JAKARTA, KOMPAS.com - Mahkamah Konstitusi (MK) melarang pengurus parpol untuk menjadi anggota Dewan Perwakilan Daerah (DPD). Ini merupakan putusan atas permohonan uji materi Pasal 182 huruf l Undang-undang Nomor 7 Tahun 2017 tentang Pemilihan Umum terhadap UUD 1945 ke Mahkamah Konstitusi (MK).
Dalam pasal tersebut, terdapat frasa "pekerjaan lain" dalam persyaratan pendaftaran calon anggota DPD dalam pasal tersebut.
Dalam frasa tersebut tidak dijelaskan secara rinci apakah pengurus partai politik (parpol) diperbolehkan mendaftar sebagai calon anggota DPD.
Menurut MK, ada ketidakpastian hukum terkait tak adanya penjelasan atas frasa "pekerjaan lain yang dapat menimbulkan konflik kepentingan dengan tugas, wewenang, atau hak sebagai anggota DPD sesuai dengan peraturan perundang-undangan" dalam pasal tersebut.
Baca juga: MK: Pengurus Parpol Dilarang Jadi Anggota DPD
Lalu, bagaimana nasib pengurus parpol yang sudah telanjur mendaftar sebagai calon anggota DPD pada Pemilu 2019?
MK menyatakan dalam amar putusannya hari ini, Senin (23/7/2018), ada kemungkinan pengurus parpol terdampak keputusan tersebut. Terkait hal ini, MK menyatakan Komisi Pemilihan Umum (KPU) dapat memberikan kesempatan bagi pengurus parpol untuk mengundurkan diri dari keanggotaannya di partai.
"KPU dapat memberikan kesempatan bagi yang bersangkutan untuk tetap sebagai calon anggota DPD sepanjang telah menyatakan mengundurkan diri dari kepengurusan parpol," tulis MK.
Baca juga: Ini Alasan MK Larang Pengurus Parpol Jadi Anggota DPD
Pengunduran diri tersebut dibuktikan dengan pernyataan tertulis yang bernilai hukum perihal pengunduran diri yang dimaksud.
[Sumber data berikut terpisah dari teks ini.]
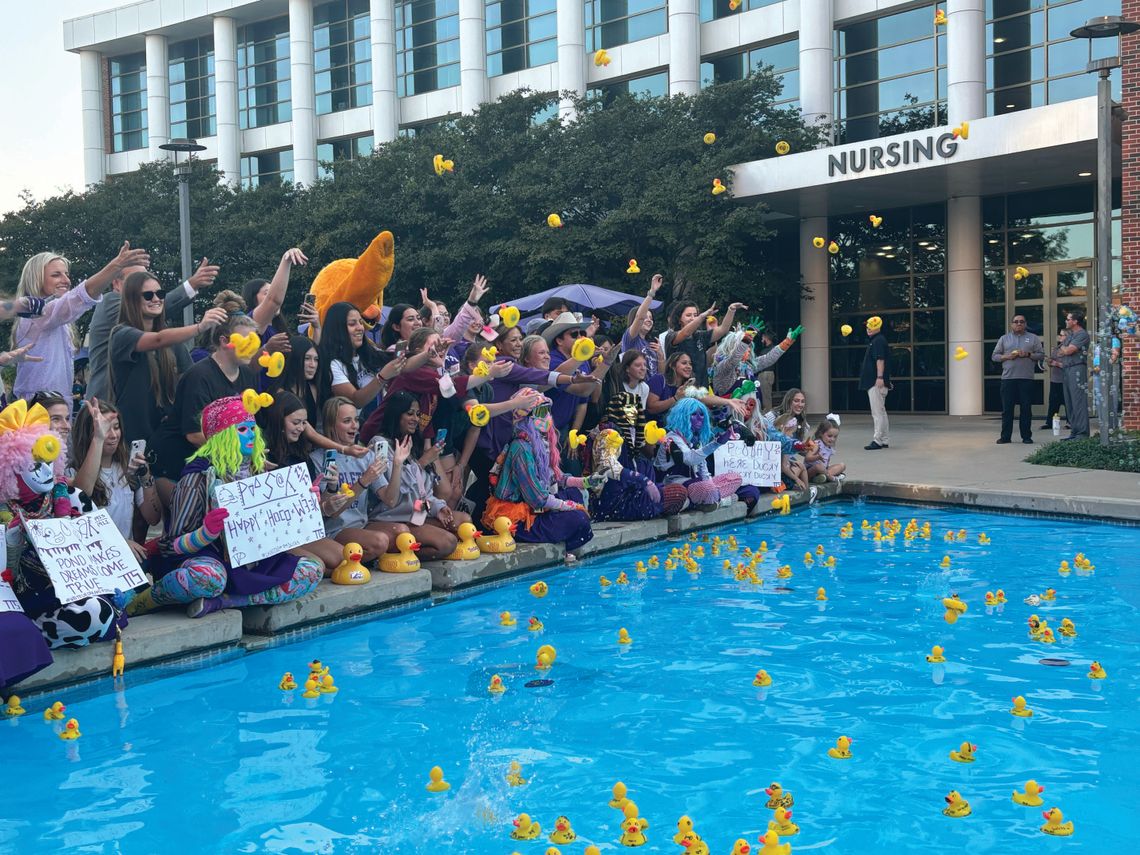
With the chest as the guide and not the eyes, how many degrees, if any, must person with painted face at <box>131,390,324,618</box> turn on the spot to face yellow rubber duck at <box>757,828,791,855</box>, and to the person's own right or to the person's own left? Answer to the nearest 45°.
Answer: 0° — they already face it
Dengan demikian, untuk selanjutnya anggota DPD sejak Pemilu 2019 dan pemilu-pemilu setelahnya yang menjadi pengurus parpol adalah bertentangan dengan UUD 1945.
Uji materi pasal 182 huruf l UU Pemilu diajukan oleh Muhammad Hafidz. Dalam permohonannya, Hafidz menyatakan hingga akhir tahun 2017 lalu, ada 78 dari 132 anggota DPD yang merupakan pengurus parpol.
Dari data tersebut, terlihat yang terbanyak adalah berasal dari Partai Hanura (28 orang), Partai Golkar (14 orang), dan Partai Persatuan Pembangunan atau PPP (8 orang).
Menurut Hafidz, apabila pengurus parpol menjadi anggota DPD, maka akan ada benturan kepentingan. Ujungnya adalah berubahnya original intent atau tujuan awal pembentukan DPD sebagai representasi daerah.